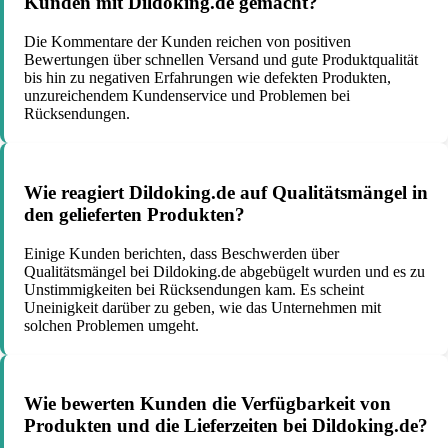
Kunden mit Dildoking.de gemacht?
Die Kommentare der Kunden reichen von positiven
Bewertungen über schnellen Versand und gute Produktqualität
bis hin zu negativen Erfahrungen wie defekten Produkten,
unzureichendem Kundenservice und Problemen bei
Rücksendungen.
Wie reagiert Dildoking.de auf Qualitätsmängel in
den gelieferten Produkten?
Einige Kunden berichten, dass Beschwerden über
Qualitätsmängel bei Dildoking.de abgebügelt wurden und es zu
Unstimmigkeiten bei Rücksendungen kam. Es scheint
Uneinigkeit darüber zu geben, wie das Unternehmen mit
solchen Problemen umgeht.
Wie bewerten Kunden die Verfügbarkeit von
Produkten und die Lieferzeiten bei Dildoking.de?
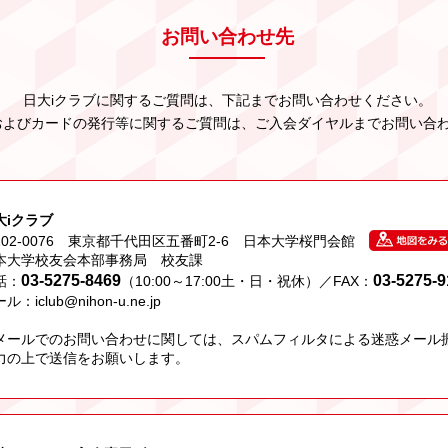
お問い合わせ先
日大iクラブに関するご質問は、下記までお問い合わせください。
およびカードの発行等に関するご質問は、ご入会ダイヤルまでお問い合
大iクラブ
102-0076 東京都千代田区五番町2-6 日本大学桜門会館
本大学校友会本部事務局 校友課
03-5275-8469
03-5275-9
話：
（10:00～17:00土・日・祝休）／
FAX：
ール：
iclub@nihon-u.ne.jp
メールでのお問い合わせに関しては、スパムフィルタによる迷惑メール
力の上で送信をお願いします。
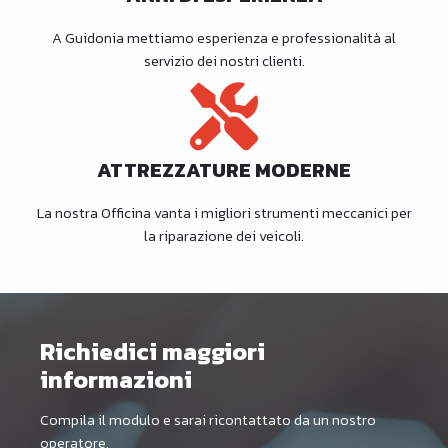
A Guidonia mettiamo esperienza e professionalità al
servizio dei nostri clienti.
ATTREZZATURE MODERNE
La nostra Officina vanta i migliori strumenti meccanici per
la riparazione dei veicoli.
Richiedici maggiori
informazioni
Compila il modulo e sarai ricontattato da un nostro
operatore.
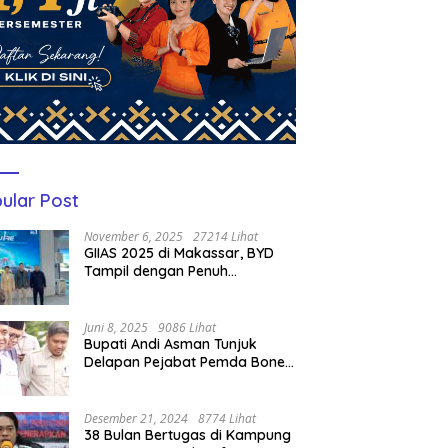
ular Post
November 6, 2025
27214 Lihat
GIIAS 2025 di Makassar, BYD
Tampil dengan Penuh
Perhatian Bagi Pengunjung
Juni 8, 2025
9086 Lihat
Bupati Andi Asman Tunjuk
Delapan Pejabat Pemda Bone
Jadi Plt, Berikut Nama-
namanya
Desember 21, 2024
8774 Lihat
38 Bulan Bertugas di Kampung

DIRECTIVE
Rewrite the text read from each picture in the listing above, replacing every "Rücksendungen" with "Retouren" and changing nothing else. Leave the pictures out of your answer.

RESPONSE TO THE EXERCISE
Kunden mit Dildoking.de gemacht?
Die Kommentare der Kunden reichen von positiven
Bewertungen über schnellen Versand und gute Produktqualität
bis hin zu negativen Erfahrungen wie defekten Produkten,
unzureichendem Kundenservice und Problemen bei
Retouren.
Wie reagiert Dildoking.de auf Qualitätsmängel in
den gelieferten Produkten?
Einige Kunden berichten, dass Beschwerden über
Qualitätsmängel bei Dildoking.de abgebügelt wurden und es zu
Unstimmigkeiten bei Retouren kam. Es scheint
Uneinigkeit darüber zu geben, wie das Unternehmen mit
solchen Problemen umgeht.
Wie bewerten Kunden die Verfügbarkeit von
Produkten und die Lieferzeiten bei Dildoking.de?
お問い合わせ先
日大iクラブに関するご質問は、下記までお問い合わせください。
およびカードの発行等に関するご質問は、ご入会ダイヤルまでお問い合
大iクラブ
102-0076 東京都千代田区五番町2-6 日本大学桜門会館
本大学校友会本部事務局 校友課
03-5275-8469
03-5275-9
話：
（10:00～17:00土・日・祝休）／
FAX：
ール：
iclub@nihon-u.ne.jp
メールでのお問い合わせに関しては、スパムフィルタによる迷惑メール
力の上で送信をお願いします。
A Guidonia mettiamo esperienza e professionalità al
servizio dei nostri clienti.
ATTREZZATURE MODERNE
La nostra Officina vanta i migliori strumenti meccanici per
la riparazione dei veicoli.
Richiedici maggiori
informazioni
Compila il modulo e sarai ricontattato da un nostro
operatore.
ular Post
November 6, 2025
27214 Lihat
GIIAS 2025 di Makassar, BYD
Tampil dengan Penuh
Perhatian Bagi Pengunjung
Juni 8, 2025
9086 Lihat
Bupati Andi Asman Tunjuk
Delapan Pejabat Pemda Bone
Jadi Plt, Berikut Nama-
namanya
Desember 21, 2024
8774 Lihat
38 Bulan Bertugas di Kampung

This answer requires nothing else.